2.4 Le maître condamné à être Maître Renard

Pour que tous les savoirs puissent prendre leur valeur de résolution de problèmes, le maître semble ainsi condamné (et Rousseau l'avait bien vu), à employer la ruse. Soit à proposer des situations plus ou moins artificielles dans l’espoir de pouvoir faire éprouver les significations les plus riches des savoirs. Le maître est ainsi condamné à se faire, comme le dit avec humour Michel Fabre, Maître Renard46. C'est un paradoxe qu'il nous faut admettre. Et qui permet de mieux comprendre combien les situations proposées aujourd'hui en classe réclament du maître une volonté de permettre aux élèves de régulièrement problématiser avec eux les situations d'enseignement-apprentissage dans lesquelles ils se retrouvent. Pour que le maître ait l'occasion de dire la ruse. D'en faire comprendre le sens aux élèves. D'entrer dans l'analyse de ces situations avec les élèves, pour que le piège soit compris par eux comme un outil du maître pour les faire apprendre. Un outil devenant d'ailleurs très vite attendu par les élèves quant ils en ont compris sa fonction.

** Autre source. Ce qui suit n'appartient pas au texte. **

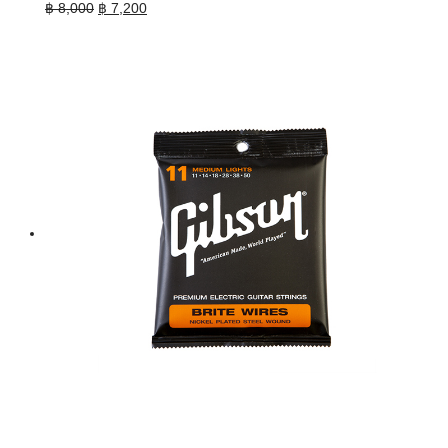
Original
Current
฿
8,000
฿
7,200
price
price
was:
is:
฿ 8,000.
฿ 7,200.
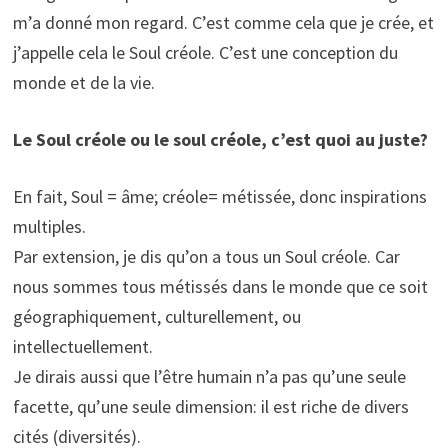
m’a donné mon regard. C’est comme cela que je crée, et
j’appelle cela le Soul créole. C’est une conception du
monde et de la vie.
Le Soul créole ou le soul créole, c’est quoi au juste?
En fait, Soul = âme; créole= métissée, donc inspirations
multiples.
Par extension, je dis qu’on a tous un Soul créole. Car
nous sommes tous métissés dans le monde que ce soit
géographiquement, culturellement, ou
intellectuellement.
Je dirais aussi que l’être humain n’a pas qu’une seule
facette, qu’une seule dimension: il est riche de divers
cités (diversités).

45 Cette problématique a été au coeur du symposium du REF de septembre 2003 (Université de Genève) que nous avons animé avec Michel Fabre. Il réunissait : Pour la Belgique : Cécile Vander Borght, Bernard Rey. Pour le Canada : Claude Daviau, Philippe Jonnaert, Domenico Masciotra. Pour la France : Michel Fabre, Christian Orange, Brigitte Peterfalvi. Pour la Suisse : Claude Laplace, Pascale Marro, Alain Muller, Etiennette Vellas. Voir Fabre&Vellas, 2006.

46 Fabre, M. (1999). Situations-problèmes et savoir scolaire. Paris : PUF.